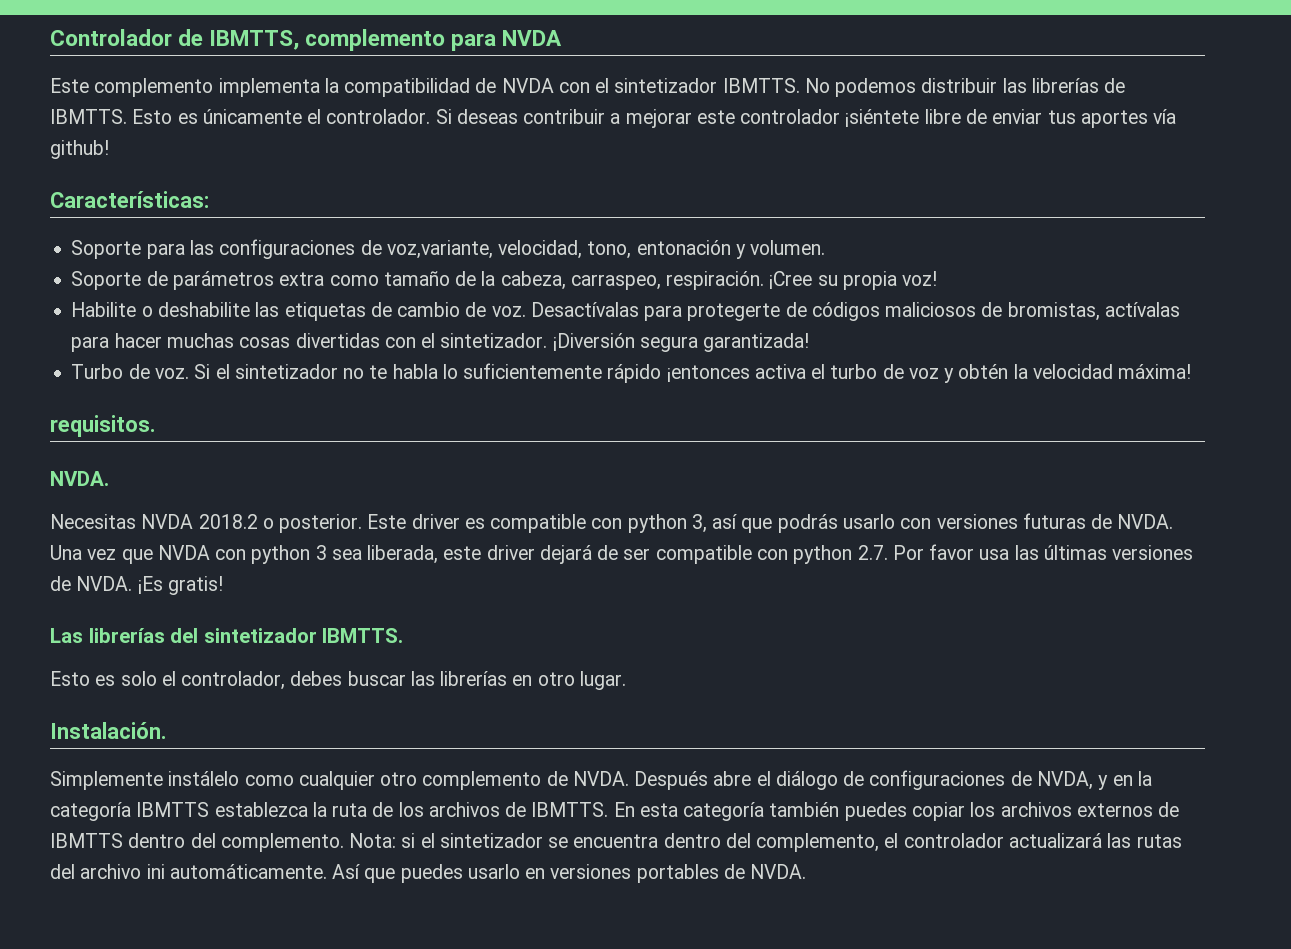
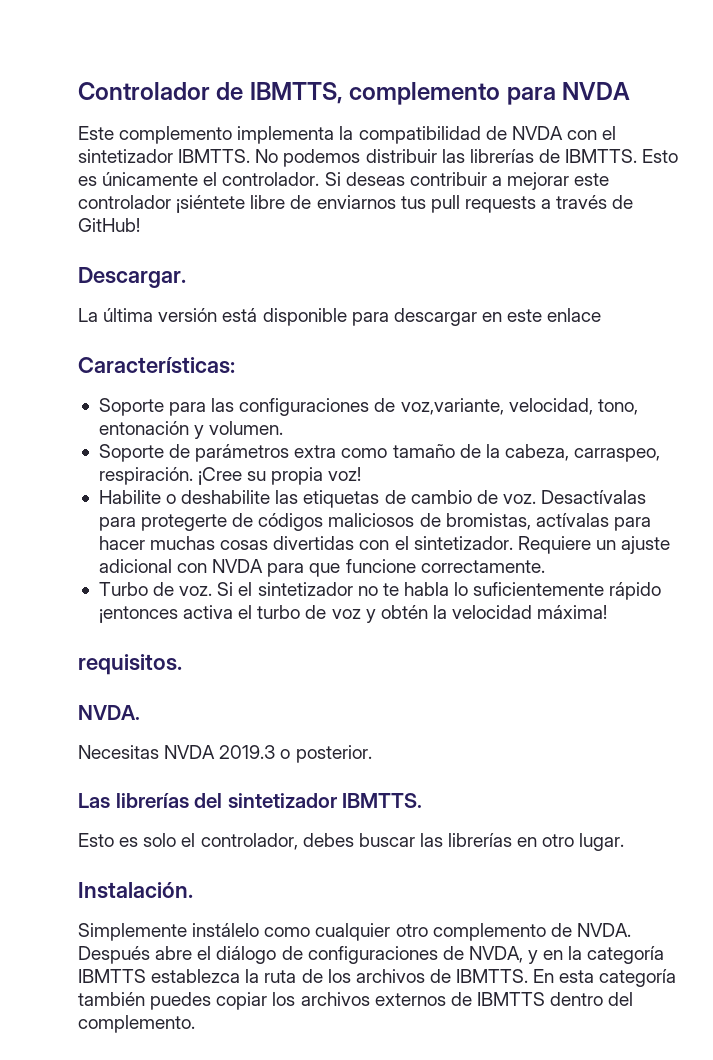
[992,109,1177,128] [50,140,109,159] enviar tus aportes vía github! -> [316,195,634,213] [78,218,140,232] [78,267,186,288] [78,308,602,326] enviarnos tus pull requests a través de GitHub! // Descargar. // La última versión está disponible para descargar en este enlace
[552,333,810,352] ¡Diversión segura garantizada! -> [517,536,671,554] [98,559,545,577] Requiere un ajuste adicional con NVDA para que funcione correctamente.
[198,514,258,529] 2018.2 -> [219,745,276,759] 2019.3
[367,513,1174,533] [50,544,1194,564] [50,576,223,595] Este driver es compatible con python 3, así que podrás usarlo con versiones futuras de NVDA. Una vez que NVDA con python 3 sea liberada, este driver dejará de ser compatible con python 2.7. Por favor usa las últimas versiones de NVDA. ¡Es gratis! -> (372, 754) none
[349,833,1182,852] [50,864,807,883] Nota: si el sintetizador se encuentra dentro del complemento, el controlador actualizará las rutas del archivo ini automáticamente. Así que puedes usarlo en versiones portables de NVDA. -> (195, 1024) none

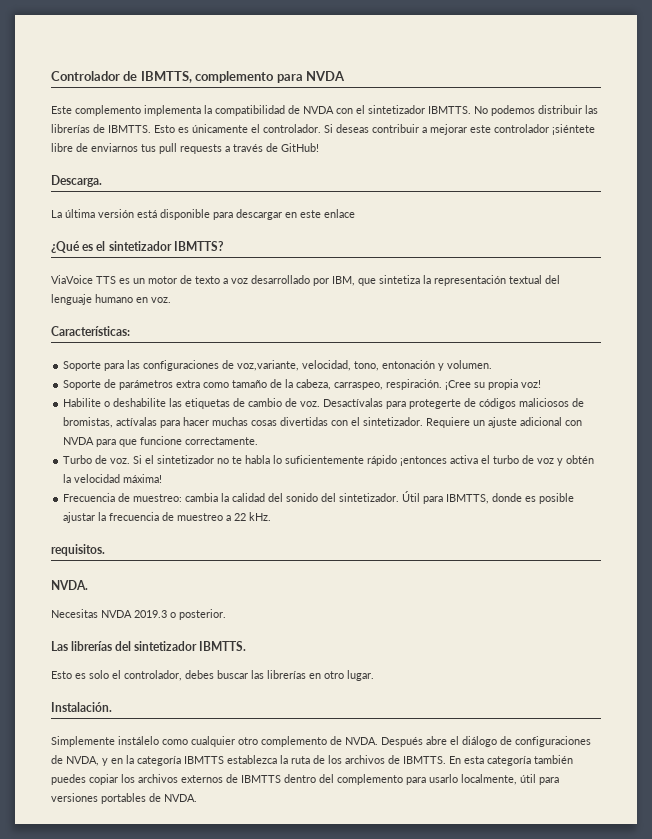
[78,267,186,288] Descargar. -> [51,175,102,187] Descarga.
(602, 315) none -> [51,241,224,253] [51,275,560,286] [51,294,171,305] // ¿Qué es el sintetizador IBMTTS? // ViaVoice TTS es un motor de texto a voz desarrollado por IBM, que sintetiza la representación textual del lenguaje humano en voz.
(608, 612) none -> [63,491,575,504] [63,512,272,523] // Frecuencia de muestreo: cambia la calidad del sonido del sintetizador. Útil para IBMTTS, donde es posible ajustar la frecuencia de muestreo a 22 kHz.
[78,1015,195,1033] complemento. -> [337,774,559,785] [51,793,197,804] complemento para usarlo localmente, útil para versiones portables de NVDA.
================
**Exercise objective:** Please set down the records above word for word and omit their pictures.

**Response box:**
[992,109,1177,128] [50,140,109,159] enviar tus aportes vía github! -> [316,195,634,213] [78,218,140,232] [78,267,186,288] [78,308,602,326] enviarnos tus pull requests a través de GitHub! // Descargar. // La última versión está disponible para descargar en este enlace
[552,333,810,352] ¡Diversión segura garantizada! -> [517,536,671,554] [98,559,545,577] Requiere un ajuste adicional con NVDA para que funcione correctamente.
[198,514,258,529] 2018.2 -> [219,745,276,759] 2019.3
[367,513,1174,533] [50,544,1194,564] [50,576,223,595] Este driver es compatible con python 3, así que podrás usarlo con versiones futuras de NVDA. Una vez que NVDA con python 3 sea liberada, este driver dejará de ser compatible con python 2.7. Por favor usa las últimas versiones de NVDA. ¡Es gratis! -> (372, 754) none
[349,833,1182,852] [50,864,807,883] Nota: si el sintetizador se encuentra dentro del complemento, el controlador actualizará las rutas del archivo ini automáticamente. Así que puedes usarlo en versiones portables de NVDA. -> (195, 1024) none

[78,267,186,288] Descargar. -> [51,175,102,187] Descarga.
(602, 315) none -> [51,241,224,253] [51,275,560,286] [51,294,171,305] // ¿Qué es el sintetizador IBMTTS? // ViaVoice TTS es un motor de texto a voz desarrollado por IBM, que sintetiza la representación textual del lenguaje humano en voz.
(608, 612) none -> [63,491,575,504] [63,512,272,523] // Frecuencia de muestreo: cambia la calidad del sonido del sintetizador. Útil para IBMTTS, donde es posible ajustar la frecuencia de muestreo a 22 kHz.
[78,1015,195,1033] complemento. -> [337,774,559,785] [51,793,197,804] complemento para usarlo localmente, útil para versiones portables de NVDA.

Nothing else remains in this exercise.